The Science and Security Board of the Bulletin of the Atomic Scientists meets at least twice a year to deliberate the Doomsday Clock. In January 2020, the minute hand was moved 30 seconds forward from two minutes to 100 seconds before midnight.

“Humanity continues to face two simultaneous existential dangers — nuclear war and climate change — that are compounded by a threat multiplier, cyber-enabled information warfare, that undercuts society’s ability to respond,” the board said in 2020. “The international security situation is dire, not just because these threats exist, but because world leaders have allowed the international political infrastructure for managing them to erode.”

As in 2021, the clock remained set at 100 seconds to midnight, as the existential threats of nuclear weapons and climate change intensified, coupled with misleading information downplaying the COVID-19 pandemic and false conspiracy theories, undermining national and global leaders’ abilities to safeguard citizens.

In January, the board met again to deliberate the Doomsday Clock. Calling out Ukraine as a potential flashpoint in an increasingly tense and insecure world, as well as Putin’s placing Russian nuclear armaments on high alert.

“Russia’s invasion of Ukraine has brought this nightmare scenario to life, with Russian President Vladimir Putin threatening to elevate nuclear alert levels and even first use of nuclear weapons if NATO steps in to help Ukraine. This is what 100 seconds to midnight looks like,” the Board said Monday in its official Doomsday Clock statement.

The Science and Security Board further condemned the invasion of Ukraine by Russia, calling on all countries “to denounce Russia’s actions and Putin’s outrageous threats of nuclear use, and for Russia to withdraw its forces and live up to its 1994 pledge made as part of the successful process of ensuring Ukraine did not gain control over the 1,900 nuclear weapons left on its territory when the Soviet Union dissolved—to fully respect Ukraine’s territorial integrity.”

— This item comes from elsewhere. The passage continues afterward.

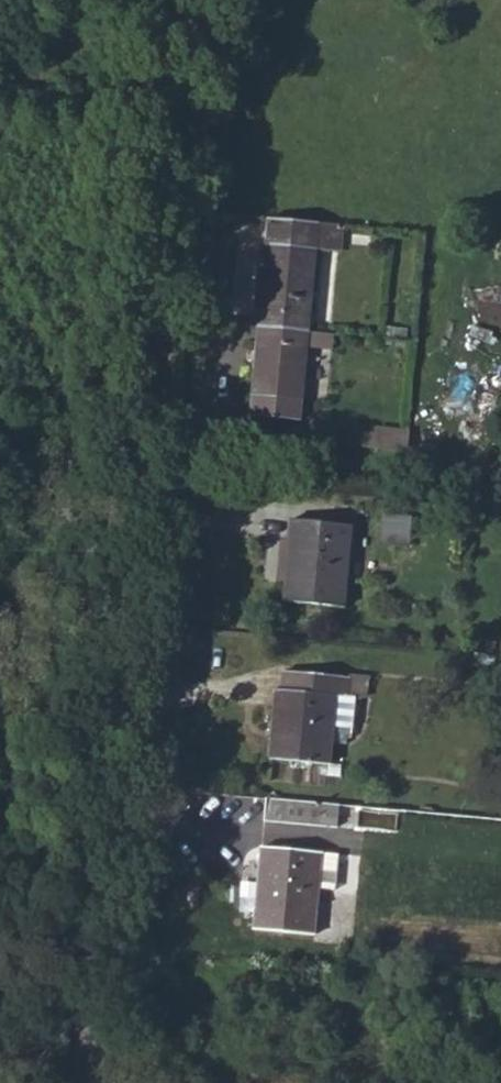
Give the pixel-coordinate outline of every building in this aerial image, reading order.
[(258,306),(257,323),(307,327),(319,216),(308,215),(267,212),(262,259),(256,259),(252,306),(258,306)] [(307,327),(257,323),(250,412),(300,416),(306,342),(307,327)] [(307,327),(306,342),(330,343),(331,329),(307,327)] [(385,501),(382,540),(410,542),(413,503),(385,501)] [(282,602),(345,607),(353,524),(289,519),(282,602)] [(268,757),(330,764),(333,726),(338,675),(285,669),(282,689),(275,688),(268,757)] [(338,675),(333,726),(353,728),(355,700),(346,699),(347,677),(338,675)] [(266,799),(264,820),(325,826),(326,804),(266,799)] [(326,804),(325,826),(342,827),(345,805),(326,804)] [(345,805),(342,827),(370,830),(370,833),(396,835),(397,810),(345,805)] [(253,932),(314,937),(318,890),(322,853),(260,848),(253,932)] [(322,853),(318,890),(335,891),(338,855),(322,853)]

Over the years, the Doomsday Clock has been moved forward and backward at least 24 times. The closest the minute hand came was in 1953, when the clock was moved to two minutes before midnight when both the United States and Soviet Union tested hydrogen bombs. Even during the Cuban Missile Crisis, when nuclear tensions escalated between the United States and the Soviet Union, the Doomsday Clock remained set at seven minutes to midnight.

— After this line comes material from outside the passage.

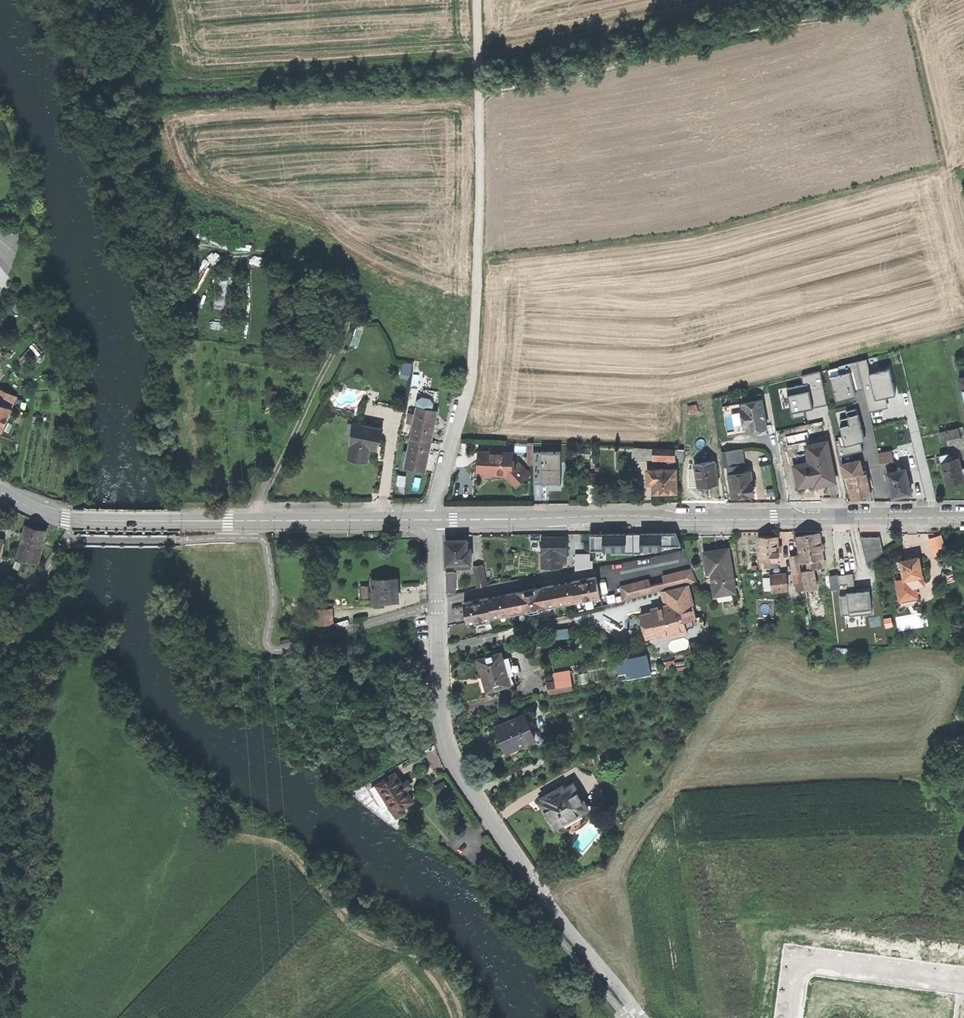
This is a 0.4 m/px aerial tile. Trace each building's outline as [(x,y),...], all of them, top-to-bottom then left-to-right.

In 1991, the Doomsday Clock was reset at 17 minutes before midnight — the furthest back it has ever been set — due largely to the signing of the Strategic Arms Reduction Treaty between the United States and Soviet Union, putting an end to the Cold War through their agreement to reduce and limit strategic offensive arms.

Moving incrementally forward in the 21st century, the clock was set at two and a half minutes in 2017, then forward to two minutes before midnight in January 2018, and left unchanged until 2020, when it was moved 30 seconds forward.

Now, all eyes remained fixed on the Doomsday Clock in Hyde Park.